Ten manufacturers and two distributors of household appliances were sanctioned this Thursday by the Competition Authority for having prevented consumers from “benefit from more attractive prices for the purchase of their products”.
In total, companies will have to pay 611 million euros in fines for these agreements “vertical” (between suppliers and distributors and not between competing companies) implemented between February 2007 and December 2014, to “reduce competition, particularly from online distributors, and maintain high sales prices for consumers”according to a press release from the Authority.
The means put in place ranged from banning the sale of certain products on the internet, with “blacklists”, to the communication of “recommended retail prices” by manufacturers to distributors with “coded language to hide price instructions”.
Manufacturers and suppliers then ensured through monitoring “sometimes daily” compliance with these instructions. They took “directly contact, often orally, with their distributors in order to ask them to raise resale prices” with the help of obvious innuendoes: “If you want to receive the product, you know what to do”we can read in the press release from the Competition Authority.
In the event of non-compliance, they did not hesitate to “resort to retaliatory measures (delays and stoppages of deliveries, implementation of exclusive sales systems, etc.)” towards distributors.
“These practices have thus eliminated the competition intra-brand at the time of the development of internet sales, preventing consumers from benefiting from more attractive prices for the purchase of their small and large household appliance products”, denounces the Competition Authority.
The emergence, at the end of the 2000s, of sites reselling products at “cut prices” worried traditional manufacturers and distributors.
Distributors exclusively active on the internet claimed to have been discriminated against if they did not have physical stores. As a result, many of them have “disappeared or been bought by traditional distributors”.
“Quickly put an end to a complex procedure”
The manufacturers concerned are BSH (joint venture between Siemens and Bosch, purchased entirely by the latter in 2014), Candy Hoover, Eberhardt, Electrolux, Whirlpool (as successor to Indesit and as manufacturer during the relevant period), LG, Miele, Seb, Smeg et Whirlpool.
The distributors, which the Authority emphasizes could, due to their weight, “put an end to anti-competitive practices”are Boulanger et Dartyrespectively sanctioned to the tune of 84.35 million and 109 million euros.

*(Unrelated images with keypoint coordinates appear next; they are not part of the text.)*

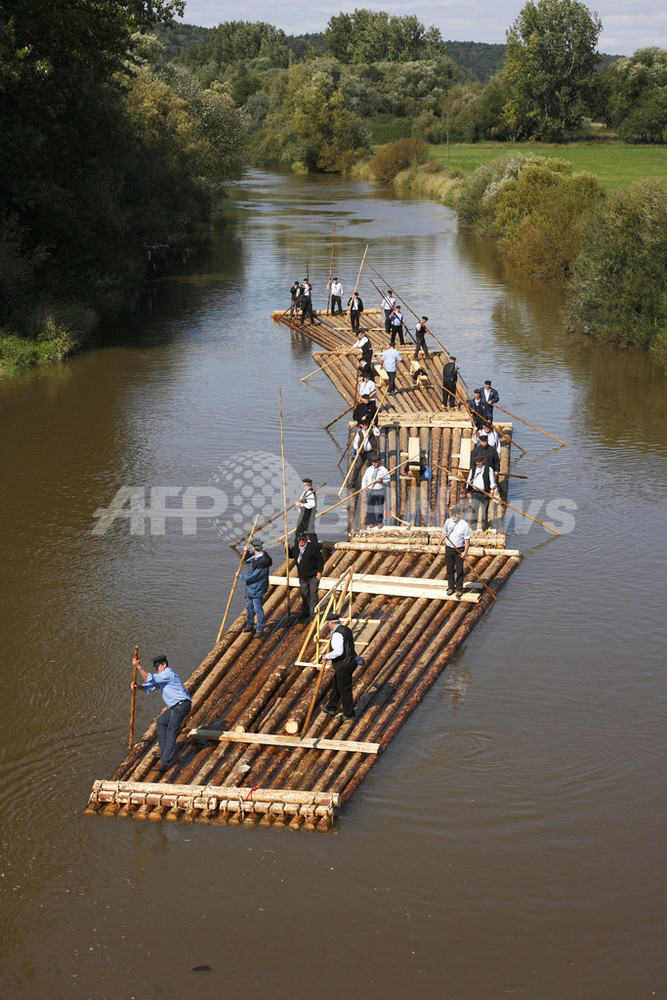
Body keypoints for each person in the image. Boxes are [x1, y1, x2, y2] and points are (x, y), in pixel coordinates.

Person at [132, 654, 191, 770]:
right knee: (161, 722)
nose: (156, 670)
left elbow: (150, 678)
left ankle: (166, 761)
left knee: (171, 730)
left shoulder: (167, 673)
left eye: (157, 667)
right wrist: (137, 687)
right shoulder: (162, 676)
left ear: (164, 665)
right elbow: (151, 686)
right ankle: (164, 751)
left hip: (181, 705)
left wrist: (139, 667)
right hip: (176, 706)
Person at [321, 613, 358, 720]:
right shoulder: (346, 629)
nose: (328, 625)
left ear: (331, 623)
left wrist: (327, 656)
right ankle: (331, 707)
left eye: (328, 623)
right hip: (350, 661)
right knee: (337, 684)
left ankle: (349, 713)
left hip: (344, 664)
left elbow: (339, 651)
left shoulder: (337, 634)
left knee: (344, 689)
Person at [436, 506, 472, 598]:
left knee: (459, 570)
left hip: (459, 550)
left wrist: (465, 553)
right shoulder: (448, 521)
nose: (453, 517)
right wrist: (439, 544)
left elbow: (467, 540)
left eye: (455, 515)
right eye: (452, 515)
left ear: (460, 515)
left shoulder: (464, 525)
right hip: (449, 548)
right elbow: (444, 533)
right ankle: (451, 587)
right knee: (449, 569)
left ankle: (459, 589)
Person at [240, 540, 273, 637]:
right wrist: (246, 552)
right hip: (251, 588)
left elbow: (253, 577)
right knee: (249, 607)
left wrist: (240, 576)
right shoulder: (258, 556)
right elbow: (247, 560)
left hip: (257, 588)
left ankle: (260, 629)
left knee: (258, 609)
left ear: (254, 548)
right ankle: (250, 625)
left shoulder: (262, 561)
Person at [290, 534, 323, 620]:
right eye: (300, 540)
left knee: (313, 595)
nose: (301, 541)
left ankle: (313, 614)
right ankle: (305, 612)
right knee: (304, 595)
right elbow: (290, 555)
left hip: (313, 576)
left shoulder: (312, 548)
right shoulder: (296, 548)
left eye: (303, 540)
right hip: (302, 577)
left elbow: (320, 560)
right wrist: (286, 548)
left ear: (306, 539)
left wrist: (319, 572)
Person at [466, 458, 497, 531]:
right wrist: (468, 491)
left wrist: (491, 492)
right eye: (477, 462)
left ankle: (484, 528)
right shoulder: (473, 470)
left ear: (483, 461)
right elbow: (469, 481)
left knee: (484, 511)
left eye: (480, 462)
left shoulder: (489, 469)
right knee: (474, 510)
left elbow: (492, 481)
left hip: (485, 492)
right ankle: (473, 528)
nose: (478, 463)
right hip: (475, 492)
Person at [362, 455, 391, 528]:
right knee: (370, 507)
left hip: (380, 490)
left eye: (375, 462)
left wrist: (382, 481)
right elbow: (364, 479)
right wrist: (363, 488)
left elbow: (388, 480)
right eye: (372, 462)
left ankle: (379, 522)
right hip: (370, 490)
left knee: (380, 507)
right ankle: (372, 522)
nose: (374, 464)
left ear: (378, 462)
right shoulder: (369, 469)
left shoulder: (383, 470)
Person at [350, 420, 380, 489]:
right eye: (363, 424)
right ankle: (353, 483)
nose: (365, 425)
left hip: (371, 452)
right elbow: (355, 442)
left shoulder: (372, 430)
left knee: (373, 467)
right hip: (363, 452)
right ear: (360, 425)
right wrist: (357, 448)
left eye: (366, 423)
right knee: (357, 467)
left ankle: (371, 482)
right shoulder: (359, 433)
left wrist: (374, 426)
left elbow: (378, 433)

“Traditional distributors including the two main ones, Darty and Boulanger, fully participated in these agreements”, underlines the regulator.
They wanted to make sure that “the products they sold would not be significantly cheaper elsewhere, particularly online” and even asked manufacturers to act when this was the case.
Fnac Darty indicates in a press release that it has provisioned, from the first half of 2023, 84 million euros in anticipation of this sanction and that it would recognize “an additional charge of 24 million euros for the 2024 financial year, with no impact on current operating income”.
Like nine others, Fnac Darty had decided not to not contest the grievance notified by the Competition Authority pour “quickly end a complex procedure” and devote himself to his “strategic plan”.
The manufacturer Seb, who received the heaviest fine, of 189.5 million euros, and Boulanger had chosen to contest the grievances. In a press release, Seb announced that he “will form a appeal“ before the court of appeal, rejecting “any allegation that its practices did not comply with competition rules”.
Electrolux, for its part, took note of the sanction (44.5 million euros), provisioned in its accounts from 2023.
A first sanction, totaling 189 million euros, was pronounced in 2018 in the same case against six of the manufacturers (BSH, Whirlpool, Indesit, Electrolux, Candy Hoover and Eberhardt Frères) for cartel practices. horizontal, that is to say between competing companies.
In its decision on Thursday, the Authority clarified that it did not uphold the complaint which accused the manufacturers of carrying out, horizontally via a tool made available by their professional union, to exchange data.